++++ EXTRACTED DATA
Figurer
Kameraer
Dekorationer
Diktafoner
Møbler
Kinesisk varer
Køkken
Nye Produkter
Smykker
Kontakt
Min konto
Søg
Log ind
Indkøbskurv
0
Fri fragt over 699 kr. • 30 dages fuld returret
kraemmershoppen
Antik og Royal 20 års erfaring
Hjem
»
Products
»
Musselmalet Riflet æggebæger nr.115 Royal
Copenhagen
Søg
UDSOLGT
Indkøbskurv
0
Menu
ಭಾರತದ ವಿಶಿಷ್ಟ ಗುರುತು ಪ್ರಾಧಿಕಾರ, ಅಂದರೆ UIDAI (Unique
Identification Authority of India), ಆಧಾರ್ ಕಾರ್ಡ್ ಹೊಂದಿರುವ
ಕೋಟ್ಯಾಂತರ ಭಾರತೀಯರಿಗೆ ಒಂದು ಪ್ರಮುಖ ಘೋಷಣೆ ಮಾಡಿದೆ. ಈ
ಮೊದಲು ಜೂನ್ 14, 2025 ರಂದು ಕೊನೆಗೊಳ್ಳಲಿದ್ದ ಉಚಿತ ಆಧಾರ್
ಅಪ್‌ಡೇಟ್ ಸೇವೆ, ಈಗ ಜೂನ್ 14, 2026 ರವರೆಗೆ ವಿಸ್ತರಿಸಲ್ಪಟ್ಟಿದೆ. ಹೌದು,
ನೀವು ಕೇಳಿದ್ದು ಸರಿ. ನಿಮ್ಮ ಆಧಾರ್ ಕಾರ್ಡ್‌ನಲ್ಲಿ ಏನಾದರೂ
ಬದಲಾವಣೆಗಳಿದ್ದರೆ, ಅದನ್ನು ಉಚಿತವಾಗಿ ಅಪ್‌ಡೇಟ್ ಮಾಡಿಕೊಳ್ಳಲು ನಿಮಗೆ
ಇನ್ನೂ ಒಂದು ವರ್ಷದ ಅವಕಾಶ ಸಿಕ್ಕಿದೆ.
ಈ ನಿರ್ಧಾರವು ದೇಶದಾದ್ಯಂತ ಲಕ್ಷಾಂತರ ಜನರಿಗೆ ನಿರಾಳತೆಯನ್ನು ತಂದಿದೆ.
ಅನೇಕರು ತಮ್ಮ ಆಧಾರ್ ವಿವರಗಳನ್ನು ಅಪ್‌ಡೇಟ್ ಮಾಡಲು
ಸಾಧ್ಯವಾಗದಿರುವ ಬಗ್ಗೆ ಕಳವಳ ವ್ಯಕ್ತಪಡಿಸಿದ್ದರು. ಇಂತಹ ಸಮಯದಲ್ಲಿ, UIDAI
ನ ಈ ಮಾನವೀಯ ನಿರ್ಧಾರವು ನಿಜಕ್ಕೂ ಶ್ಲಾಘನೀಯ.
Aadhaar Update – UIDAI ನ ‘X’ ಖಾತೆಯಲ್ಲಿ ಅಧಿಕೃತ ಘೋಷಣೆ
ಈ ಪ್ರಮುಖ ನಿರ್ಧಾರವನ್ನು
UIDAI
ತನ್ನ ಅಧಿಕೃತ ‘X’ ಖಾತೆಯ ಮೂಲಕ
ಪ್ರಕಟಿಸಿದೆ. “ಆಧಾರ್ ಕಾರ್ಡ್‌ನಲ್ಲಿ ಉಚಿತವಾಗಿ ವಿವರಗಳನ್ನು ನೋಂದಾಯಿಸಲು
++++++++
REQUIREMENT: Each line of the data above is to be set down exactly.

RESPONSE FOR THIS EXERCISE:
Figurer
Kameraer
Dekorationer
Diktafoner
Møbler
Kinesisk varer
Køkken
Nye Produkter
Smykker
Kontakt
Min konto
Søg
Log ind
Indkøbskurv
0
Fri fragt over 699 kr. • 30 dages fuld returret
kraemmershoppen
Antik og Royal 20 års erfaring
Hjem
»
Products
»
Musselmalet Riflet æggebæger nr.115 Royal
Copenhagen
Søg
UDSOLGT
Indkøbskurv
0
Menu
ಭಾರತದ ವಿಶಿಷ್ಟ ಗುರುತು ಪ್ರಾಧಿಕಾರ, ಅಂದರೆ UIDAI (Unique
Identification Authority of India), ಆಧಾರ್ ಕಾರ್ಡ್ ಹೊಂದಿರುವ
ಕೋಟ್ಯಾಂತರ ಭಾರತೀಯರಿಗೆ ಒಂದು ಪ್ರಮುಖ ಘೋಷಣೆ ಮಾಡಿದೆ. ಈ
ಮೊದಲು ಜೂನ್ 14, 2025 ರಂದು ಕೊನೆಗೊಳ್ಳಲಿದ್ದ ಉಚಿತ ಆಧಾರ್
ಅಪ್‌ಡೇಟ್ ಸೇವೆ, ಈಗ ಜೂನ್ 14, 2026 ರವರೆಗೆ ವಿಸ್ತರಿಸಲ್ಪಟ್ಟಿದೆ. ಹೌದು,
ನೀವು ಕೇಳಿದ್ದು ಸರಿ. ನಿಮ್ಮ ಆಧಾರ್ ಕಾರ್ಡ್‌ನಲ್ಲಿ ಏನಾದರೂ
ಬದಲಾವಣೆಗಳಿದ್ದರೆ, ಅದನ್ನು ಉಚಿತವಾಗಿ ಅಪ್‌ಡೇಟ್ ಮಾಡಿಕೊಳ್ಳಲು ನಿಮಗೆ
ಇನ್ನೂ ಒಂದು ವರ್ಷದ ಅವಕಾಶ ಸಿಕ್ಕಿದೆ.
ಈ ನಿರ್ಧಾರವು ದೇಶದಾದ್ಯಂತ ಲಕ್ಷಾಂತರ ಜನರಿಗೆ ನಿರಾಳತೆಯನ್ನು ತಂದಿದೆ.
ಅನೇಕರು ತಮ್ಮ ಆಧಾರ್ ವಿವರಗಳನ್ನು ಅಪ್‌ಡೇಟ್ ಮಾಡಲು
ಸಾಧ್ಯವಾಗದಿರುವ ಬಗ್ಗೆ ಕಳವಳ ವ್ಯಕ್ತಪಡಿಸಿದ್ದರು. ಇಂತಹ ಸಮಯದಲ್ಲಿ, UIDAI
ನ ಈ ಮಾನವೀಯ ನಿರ್ಧಾರವು ನಿಜಕ್ಕೂ ಶ್ಲಾಘನೀಯ.
Aadhaar Update – UIDAI ನ ‘X’ ಖಾತೆಯಲ್ಲಿ ಅಧಿಕೃತ ಘೋಷಣೆ
ಈ ಪ್ರಮುಖ ನಿರ್ಧಾರವನ್ನು
UIDAI
ತನ್ನ ಅಧಿಕೃತ ‘X’ ಖಾತೆಯ ಮೂಲಕ
ಪ್ರಕಟಿಸಿದೆ. “ಆಧಾರ್ ಕಾರ್ಡ್‌ನಲ್ಲಿ ಉಚಿತವಾಗಿ ವಿವರಗಳನ್ನು ನೋಂದಾಯಿಸಲು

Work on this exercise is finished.